Le 25 mai 1892, à midi, un de nos mâles adultes captifs, porteur d'œufs, est mis dans un aquarium ; il se place sur le rocher, la tête seule hors de l'eau. À midi et demi, le premier Têtard sort de l'œuf ; à midi cinquante-cinq, l'Alyte fait de violents efforts et dégage de la ponte une de ses jambes ; dix minutes après, il délivre son autre patte en s'aidant du membre déjà libre. À ce moment, les deux tiers environ des Têtards sont sortis de l'œuf et n'ont pas attendu la délivrance de leur père pour conquérir leur liberté ; à deux heures et quart, trente-huit Larves sont hors de l'œuf ; six sont mortes et restent sous leur enveloppe. Ces Têtards arrivent à l'état parfait du 31 juillet au 18 août.

Nous avons remarqué, dans nos bassins où depuis quelques années nous avons élevé bon nombre de Larves d'Alyte, que les Têtards de certaines pontes, lorsqu'ils étaient à la fin de la troisième période et à la quatrième, portaient un petit point blanc jaunâtre entre les yeux ; pendant le cours de la quatrième période ce point brillant s'atténue et finit par disparaître.

Dans certaines mares contenant de l'eau trouble, les Têtards d'Alyte ont une teinte très pâle.
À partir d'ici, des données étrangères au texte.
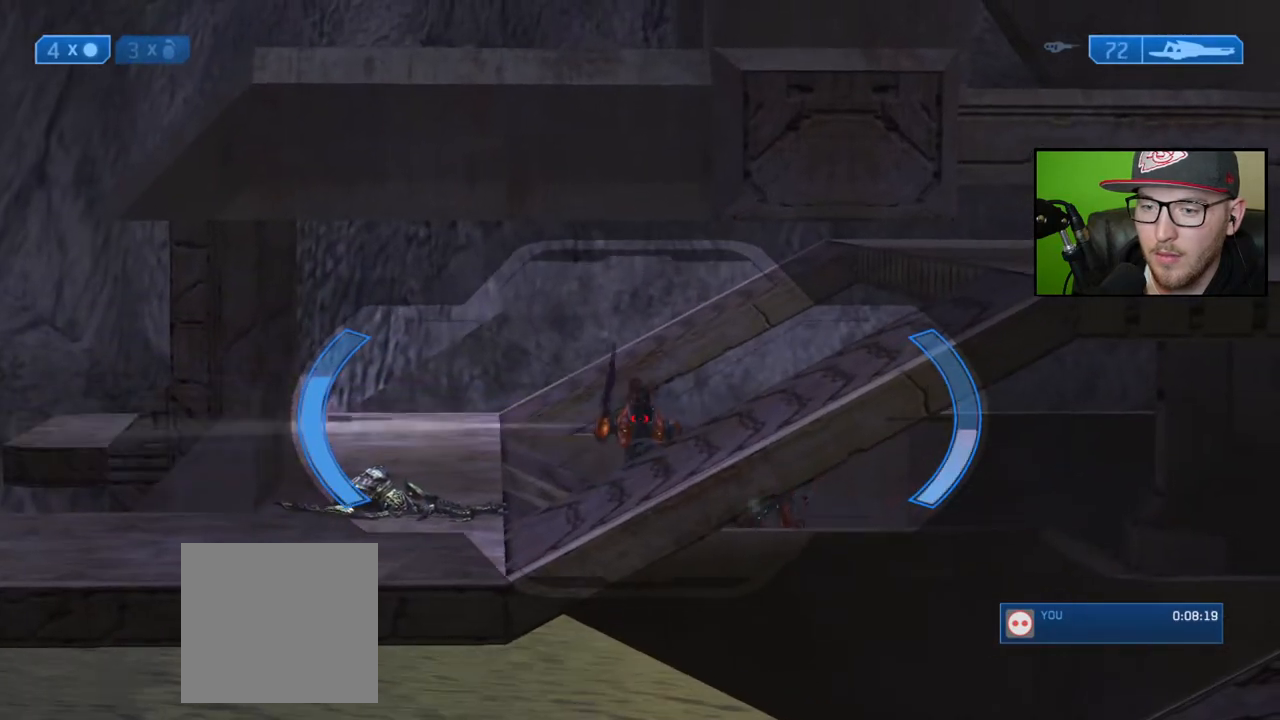
{"buttons": [], "left_stick": "left", "right_stick": "down-left", "events": [[17, "right_stick", "center"], [67, "right_stick", "up"], [133, "R2", "down"], [167, "right_stick", "center"], [233, "R2", "up"], [450, "right_stick", "down-left"], [467, "left_stick", "left"]]}
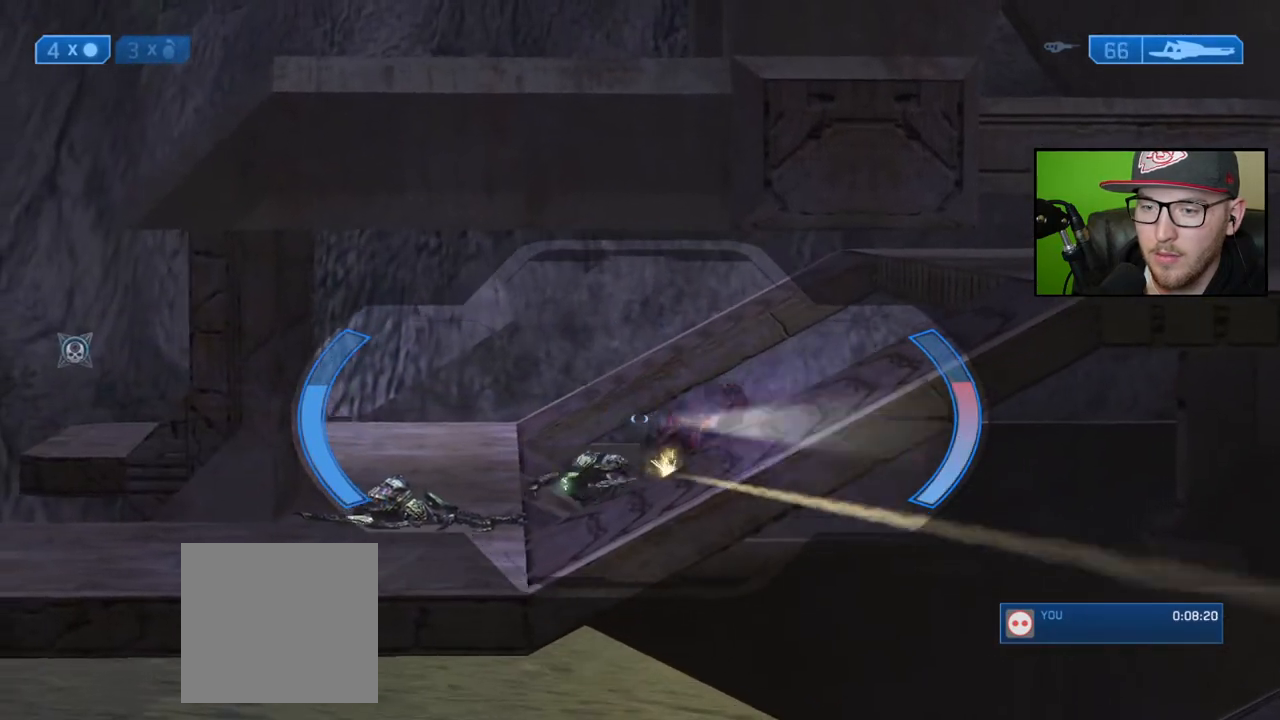
{"buttons": ["R2"], "left_stick": "center", "right_stick": "center", "events": [[200, "left_stick", "center"], [267, "left_stick", "left"], [333, "right_stick", "up-left"], [367, "left_stick", "center"], [383, "R2", "down"], [400, "right_stick", "center"]]}
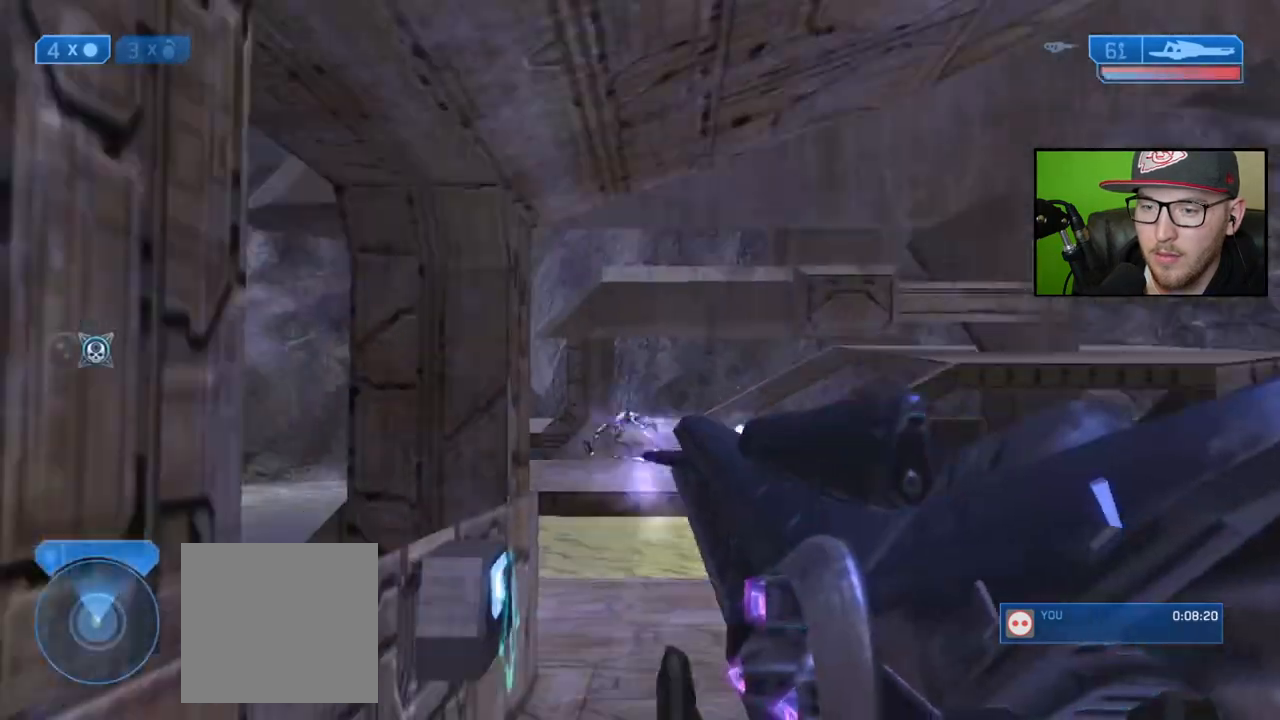
{"buttons": [], "left_stick": "right", "right_stick": "down", "events": [[17, "R2", "up"], [100, "left_stick", "right"], [117, "right_stick", "right"], [233, "right_stick", "center"], [283, "left_stick", "down-right"], [383, "left_stick", "right"], [467, "right_stick", "down"]]}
** Le Discoglosse à oreilles (Discoglossus auritus - Héron-Royer) [Discoglosse peint, Discoglossus pictus ssp. auritus] a été acclimaté en France par notre ami M. Héron-Royer.

Cette magnifique espèce, aux brillantes couleurs, est commune au Maroc, en Algérie et en Tunisie.
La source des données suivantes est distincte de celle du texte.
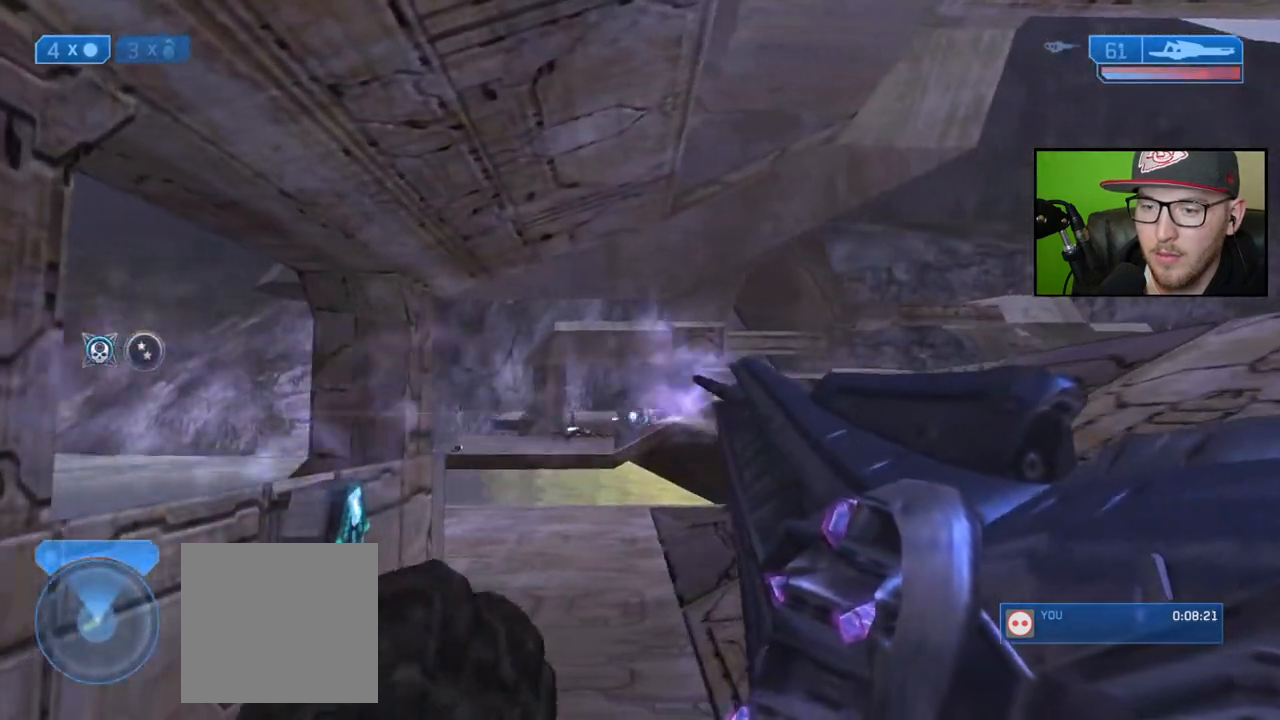
{"buttons": [], "left_stick": "center", "right_stick": "center", "events": [[100, "right_stick", "center"], [133, "left_stick", "up-right"], [350, "left_stick", "center"]]}
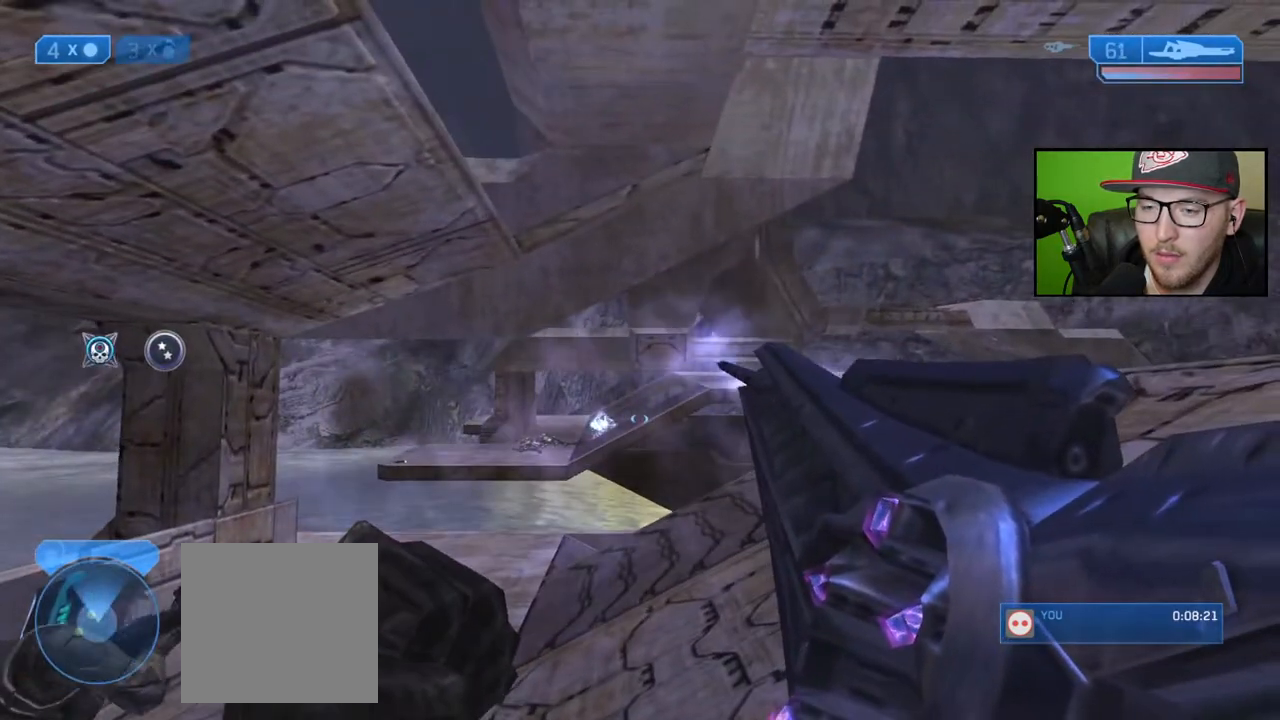
{"buttons": [], "left_stick": "left", "right_stick": "up", "events": [[17, "right_stick", "up-left"], [167, "left_stick", "left"], [167, "right_stick", "center"], [483, "right_stick", "up"]]}
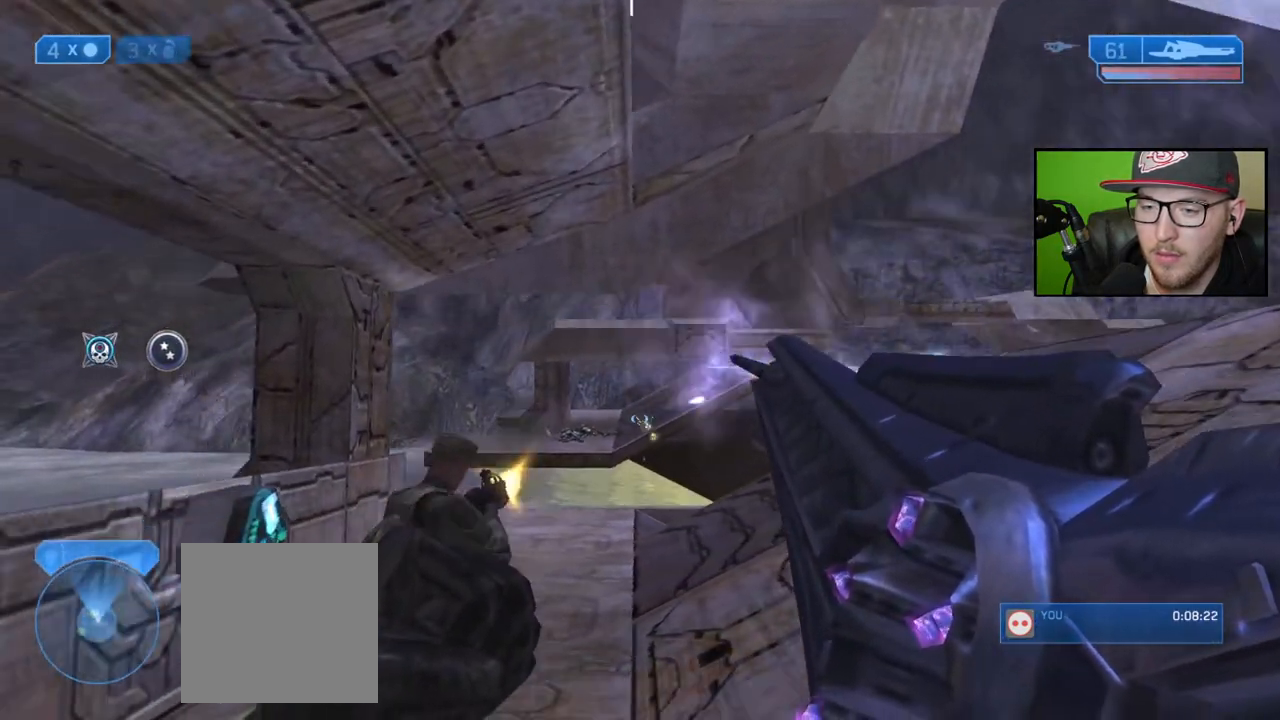
{"buttons": [], "left_stick": "right", "right_stick": "down", "events": [[133, "right_stick", "right"], [200, "left_stick", "center"], [350, "left_stick", "right"], [417, "right_stick", "down"]]}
Les Discoglosses qui nous ont été donnés il y a quelques années par M. Héron-Royer ont reproduit dans les bassins de nos jardins, et en 1892 et 1893 nous avons mis en liberté, près d'Argenton, plusieurs milliers de jeunes sujets. Les naturalistes qui, plus tard, rencontreront cette espèce dans notre département, se trouveront en présence des descendants de nos élèves.

Signalement : parties supérieures d'un brun plus ou moins foncé avec des marques noires variant à l'infini ; chez beaucoup de sujets, on voit des bandes d'un brun jaunâtre sur le dos et les flancs. Parties inférieures blanchâtres. Taille : 0 m. 06 du museau à l'anus ; 0 m. 10 de l'anus à l'extrémité des orteils. La forme du Discoglosse se rapproche de celle des Grenouilles ; il est agile et peu pustuleux ; son chant est un roulement peu bruyant.

Nous ne savons si, en général, les mâles de cette espèce sont plus gros que les femelles ; mais, à l'inverse des Batraciens de nos pays, nos Discoglosses mâles étaient toujours de plus forte taille que leurs femelles.